Scan the records that follow, and whenever a line has the word "Shebell", copy it.

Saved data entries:
------------------------------------------------------------
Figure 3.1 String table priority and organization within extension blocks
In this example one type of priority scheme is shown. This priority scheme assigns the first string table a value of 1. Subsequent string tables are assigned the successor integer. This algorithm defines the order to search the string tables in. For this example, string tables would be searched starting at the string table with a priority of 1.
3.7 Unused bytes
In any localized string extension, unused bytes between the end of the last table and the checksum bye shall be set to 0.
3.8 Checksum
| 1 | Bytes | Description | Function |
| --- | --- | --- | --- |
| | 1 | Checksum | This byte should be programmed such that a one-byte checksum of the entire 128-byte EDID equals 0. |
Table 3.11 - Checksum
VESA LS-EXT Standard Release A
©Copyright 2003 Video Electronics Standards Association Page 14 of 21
------------------------------------------------------------
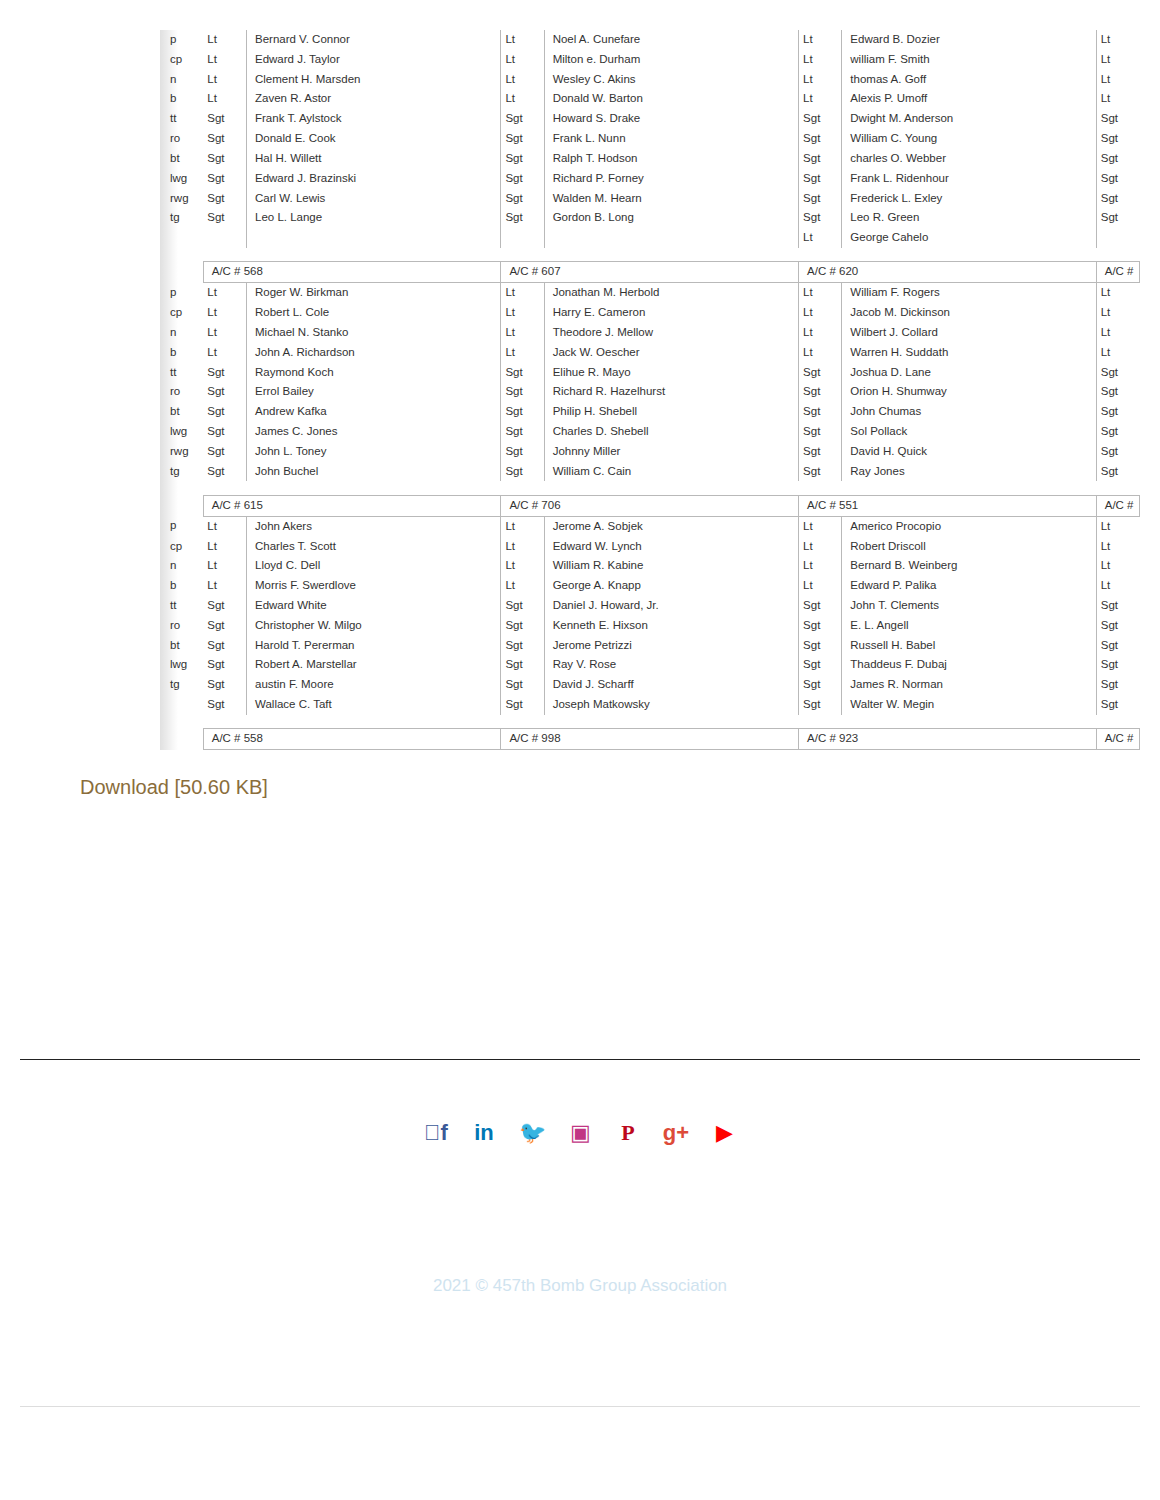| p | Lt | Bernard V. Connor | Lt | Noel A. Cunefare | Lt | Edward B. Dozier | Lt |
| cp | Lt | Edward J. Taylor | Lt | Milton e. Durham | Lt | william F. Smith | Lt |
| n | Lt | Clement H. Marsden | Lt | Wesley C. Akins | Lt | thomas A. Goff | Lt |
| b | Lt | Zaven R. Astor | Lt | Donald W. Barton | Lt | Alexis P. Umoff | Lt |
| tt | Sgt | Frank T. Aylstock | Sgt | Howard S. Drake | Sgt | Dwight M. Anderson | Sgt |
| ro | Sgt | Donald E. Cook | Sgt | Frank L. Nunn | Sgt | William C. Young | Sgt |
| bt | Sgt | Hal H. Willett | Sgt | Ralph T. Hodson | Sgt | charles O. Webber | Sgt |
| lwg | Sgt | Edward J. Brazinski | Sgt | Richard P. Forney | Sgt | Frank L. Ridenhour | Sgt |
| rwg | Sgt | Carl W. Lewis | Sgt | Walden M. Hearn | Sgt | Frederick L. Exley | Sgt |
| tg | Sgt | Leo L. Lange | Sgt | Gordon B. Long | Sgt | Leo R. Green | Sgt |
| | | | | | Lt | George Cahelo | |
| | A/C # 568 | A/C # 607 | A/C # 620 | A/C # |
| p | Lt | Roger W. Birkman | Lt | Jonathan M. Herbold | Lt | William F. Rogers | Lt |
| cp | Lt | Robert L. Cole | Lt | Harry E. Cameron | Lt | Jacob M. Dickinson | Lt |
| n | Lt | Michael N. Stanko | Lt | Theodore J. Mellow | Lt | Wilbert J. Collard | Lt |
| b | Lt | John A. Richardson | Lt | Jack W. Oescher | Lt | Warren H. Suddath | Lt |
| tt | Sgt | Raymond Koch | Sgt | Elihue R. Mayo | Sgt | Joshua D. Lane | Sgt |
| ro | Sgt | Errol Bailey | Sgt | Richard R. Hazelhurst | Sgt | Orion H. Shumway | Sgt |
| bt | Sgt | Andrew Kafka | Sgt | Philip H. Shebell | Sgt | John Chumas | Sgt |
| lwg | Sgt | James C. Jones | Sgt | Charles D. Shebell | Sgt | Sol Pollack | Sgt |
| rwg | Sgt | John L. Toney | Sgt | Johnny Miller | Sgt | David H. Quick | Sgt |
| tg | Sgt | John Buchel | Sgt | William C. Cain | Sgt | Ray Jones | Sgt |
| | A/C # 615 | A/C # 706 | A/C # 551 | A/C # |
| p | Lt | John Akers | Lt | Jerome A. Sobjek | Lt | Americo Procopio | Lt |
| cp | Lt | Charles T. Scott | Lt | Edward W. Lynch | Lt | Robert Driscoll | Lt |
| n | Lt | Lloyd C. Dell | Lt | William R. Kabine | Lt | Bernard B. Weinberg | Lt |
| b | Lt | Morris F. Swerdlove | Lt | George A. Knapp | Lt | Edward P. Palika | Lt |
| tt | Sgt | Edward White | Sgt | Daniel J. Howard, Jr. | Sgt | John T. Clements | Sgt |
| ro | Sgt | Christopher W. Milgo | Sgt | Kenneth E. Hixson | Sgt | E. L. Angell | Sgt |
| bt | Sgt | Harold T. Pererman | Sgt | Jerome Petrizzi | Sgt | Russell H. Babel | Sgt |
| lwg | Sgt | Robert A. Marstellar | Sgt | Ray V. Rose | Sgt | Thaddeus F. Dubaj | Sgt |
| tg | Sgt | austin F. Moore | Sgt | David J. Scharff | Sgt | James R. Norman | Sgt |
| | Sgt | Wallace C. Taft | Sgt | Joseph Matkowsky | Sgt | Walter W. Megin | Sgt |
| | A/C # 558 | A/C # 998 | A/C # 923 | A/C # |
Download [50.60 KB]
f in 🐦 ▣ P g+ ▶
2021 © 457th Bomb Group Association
------------------------------------------------------------
◆ Result of the task
| bt | Sgt | Andrew Kafka | Sgt | Philip H. Shebell | Sgt | John Chumas | Sgt |
| lwg | Sgt | James C. Jones | Sgt | Charles D. Shebell | Sgt | Sol Pollack | Sgt |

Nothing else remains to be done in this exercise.